Investors are likely to receive a mixed response from advisers on the current potential for investing in UK equities (shares in UK listed companies).
Research conducted by financial services provider Aegon, found that over a quarter (27%) of advisers interviewed believed UK equities would generate the best returns over a three to five year period. But a further quarter (24%) viewed UK equities as the most overvalued asset class. The positives drawn from those who believed UK equities would generate the best returns included strong economic fundamentals, exposure of UK companies to global markets, and improvements in Britain’s ongoing Brexit negotiations.
However, those who were most pessimistic pointed to falls in Sterling and the possibility of a market correction due to Brexit uncertainty.

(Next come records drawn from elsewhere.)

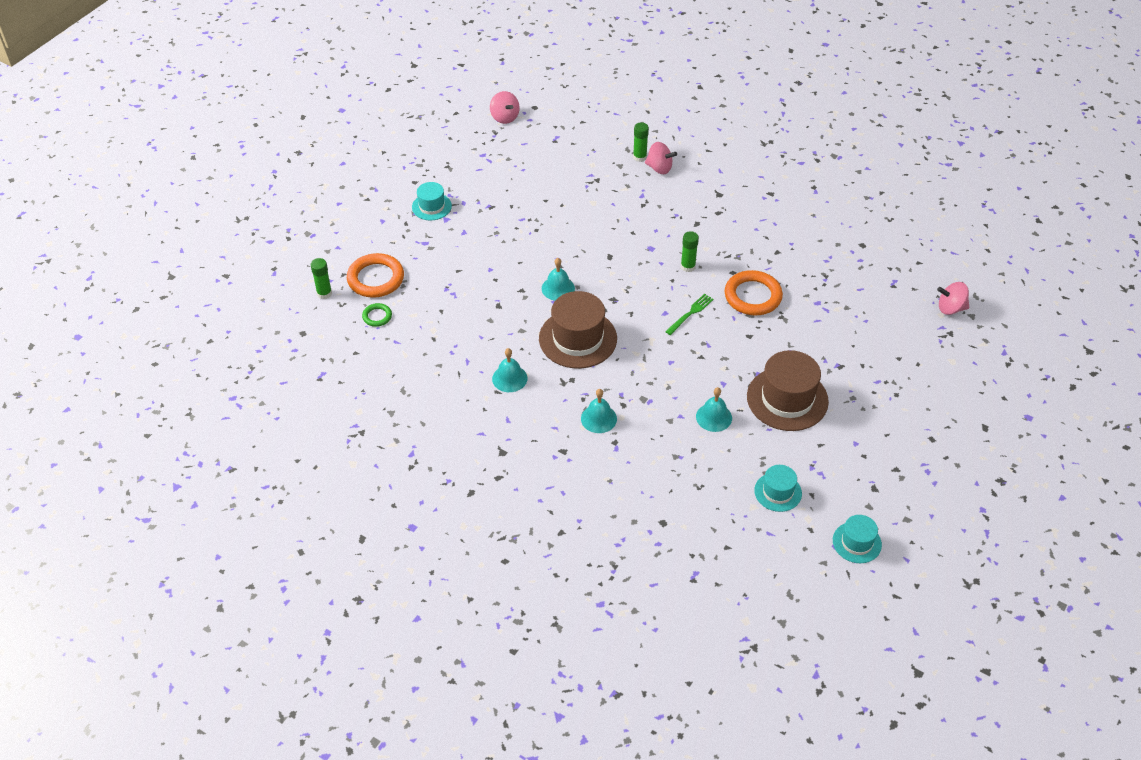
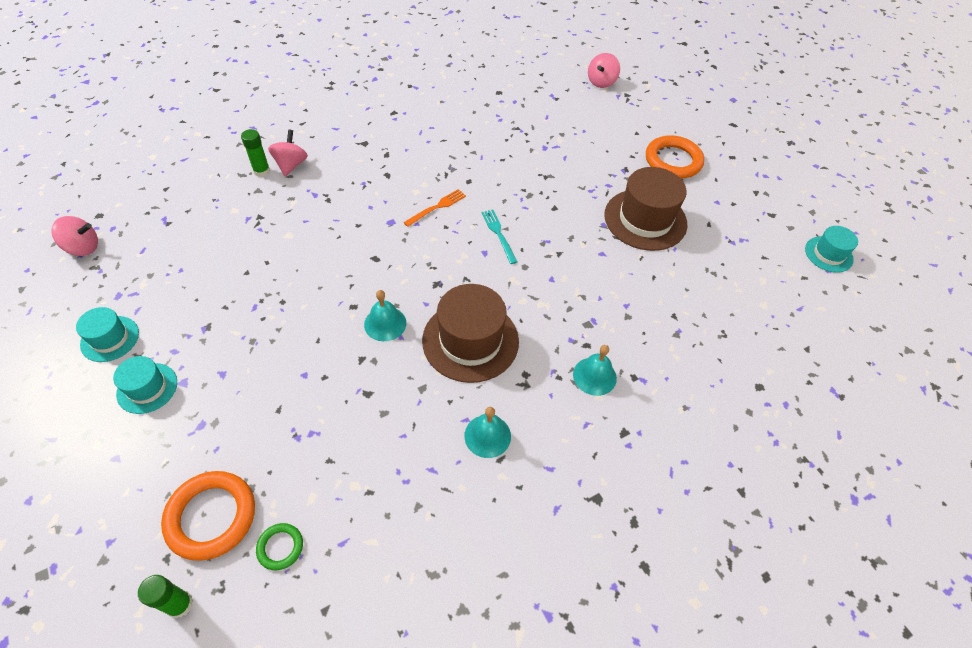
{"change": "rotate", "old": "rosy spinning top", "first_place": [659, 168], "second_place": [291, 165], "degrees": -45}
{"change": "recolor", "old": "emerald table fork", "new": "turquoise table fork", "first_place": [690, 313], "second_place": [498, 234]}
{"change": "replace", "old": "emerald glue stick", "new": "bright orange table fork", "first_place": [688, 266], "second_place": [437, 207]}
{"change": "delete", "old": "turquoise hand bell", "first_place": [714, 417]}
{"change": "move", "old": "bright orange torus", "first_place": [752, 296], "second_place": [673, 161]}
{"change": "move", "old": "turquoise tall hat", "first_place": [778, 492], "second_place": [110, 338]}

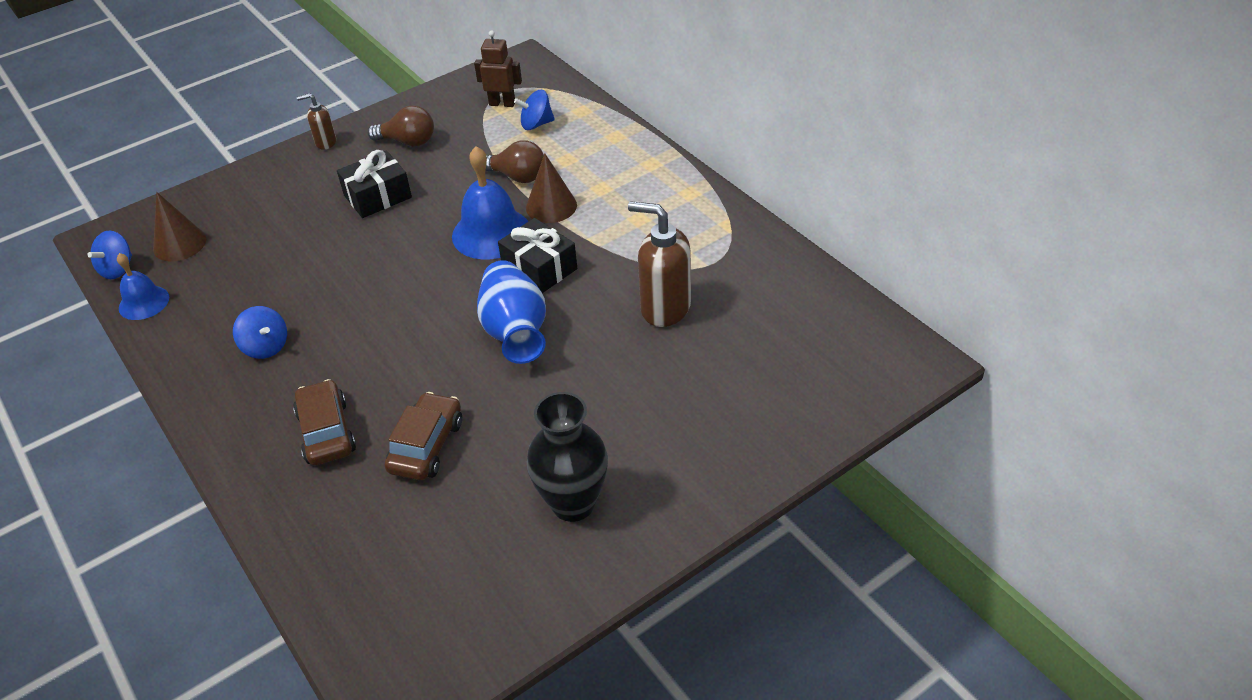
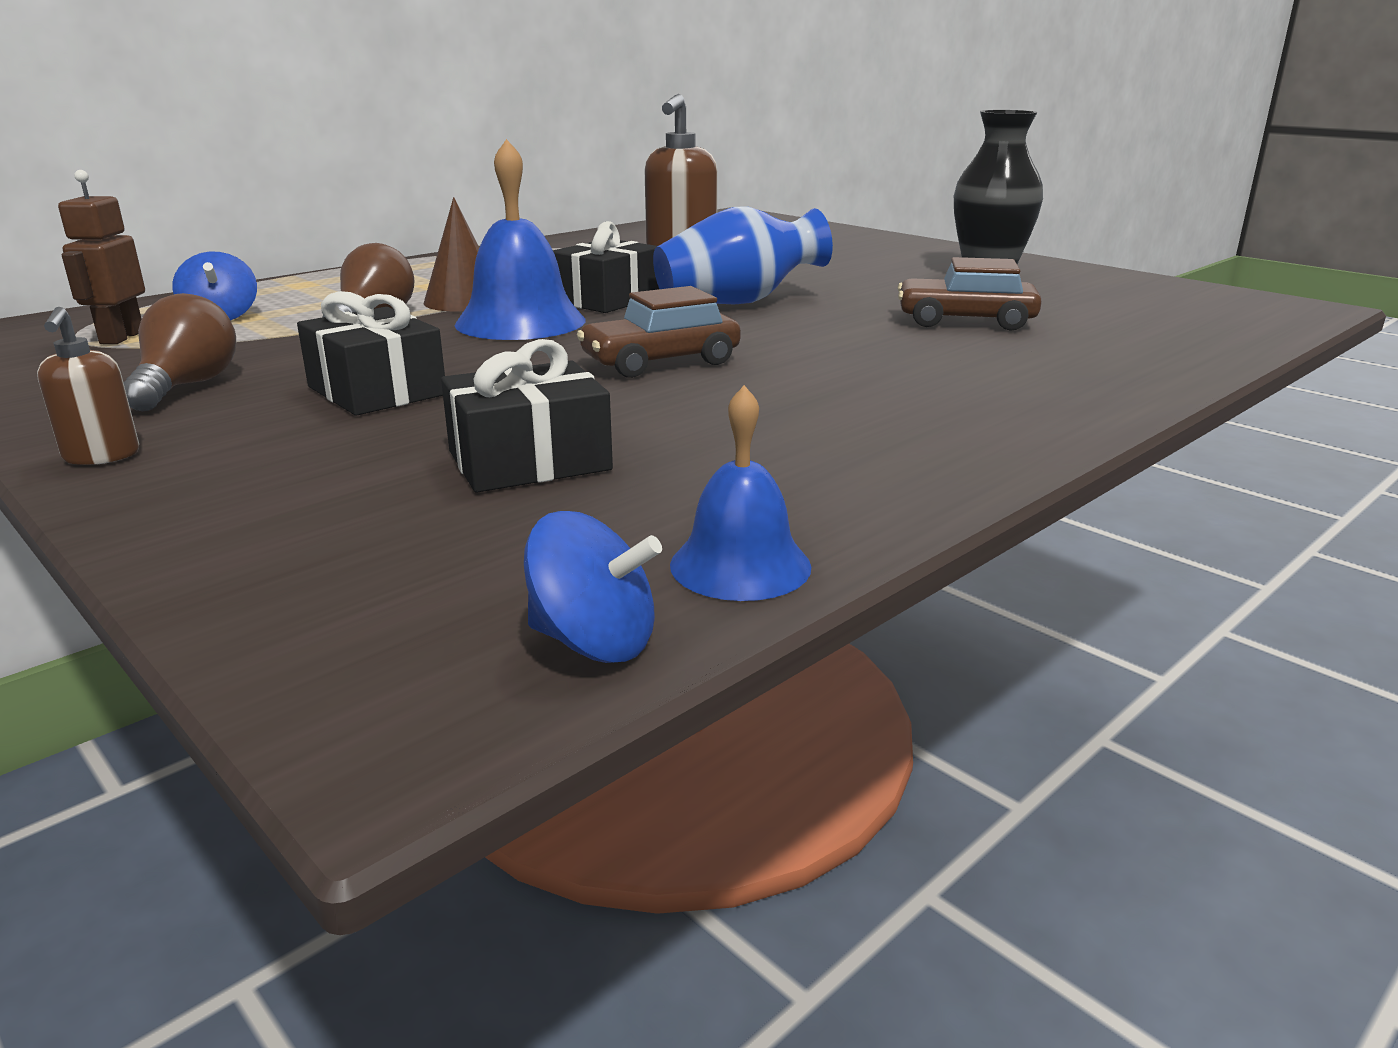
{"change": "delete", "old": "dark brown solid cone", "first_place": [179, 244]}
{"change": "delete", "old": "cobalt spinning top", "first_place": [266, 347]}
{"change": "move", "old": "dark brown automobile", "first_place": [326, 432], "second_place": [660, 362]}
{"change": "insert", "new": "jet-black wrapped gift", "second_place": [529, 461]}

Nick Dixon, investment director at Aegon UK, comments: “There’s a clear split among advisers on the medium-term prospects for UK equities. For our part, we remain overweight to this asset class in our Core and Select Portfolios, which are managed in conjunction with Morningstar. While many developed asset classes look overvalued at present, UK equities feel better value on a relative basis.”
He adds: “Market fundamentals remain broadly unchanged following the vote to leave the EU, despite speculative activity and the recent fall in Sterling. For those that can invest in the medium to long-term the UK market remains attractive, as any short-term uncertainty caused by the nature of future trade deals with the European Union will only partially impact large cap companies, which are more likely to trade internationally.”
Emerging markets popular but gilts out of favour
Looking to other asset classes, the second most overvalued after UK equities was believed to be gilts (government loans) (20%). High valuations due to prolonged quantitative easing (the issuing of more money into the economy) were to blame for the pessimism.
US equities were also believed to be overvalued by 18% of the advisers surveyed, but this was significantly down from a previous study in March, which found 38% believed US equities to be overvalued.
At the other end of the scale, emerging markets proved popular with 22% of advisers believing they would generate the best return in the medium to long term. This was mainly due to a perceived undervaluing of assets compared to developed markets.
The Eurozone was also viewed positively due to improving economic growth, relative political stability and improving earnings data. One in five (20%) advisers surveyed believed the asset class would generate the ‘best return’ for their clients.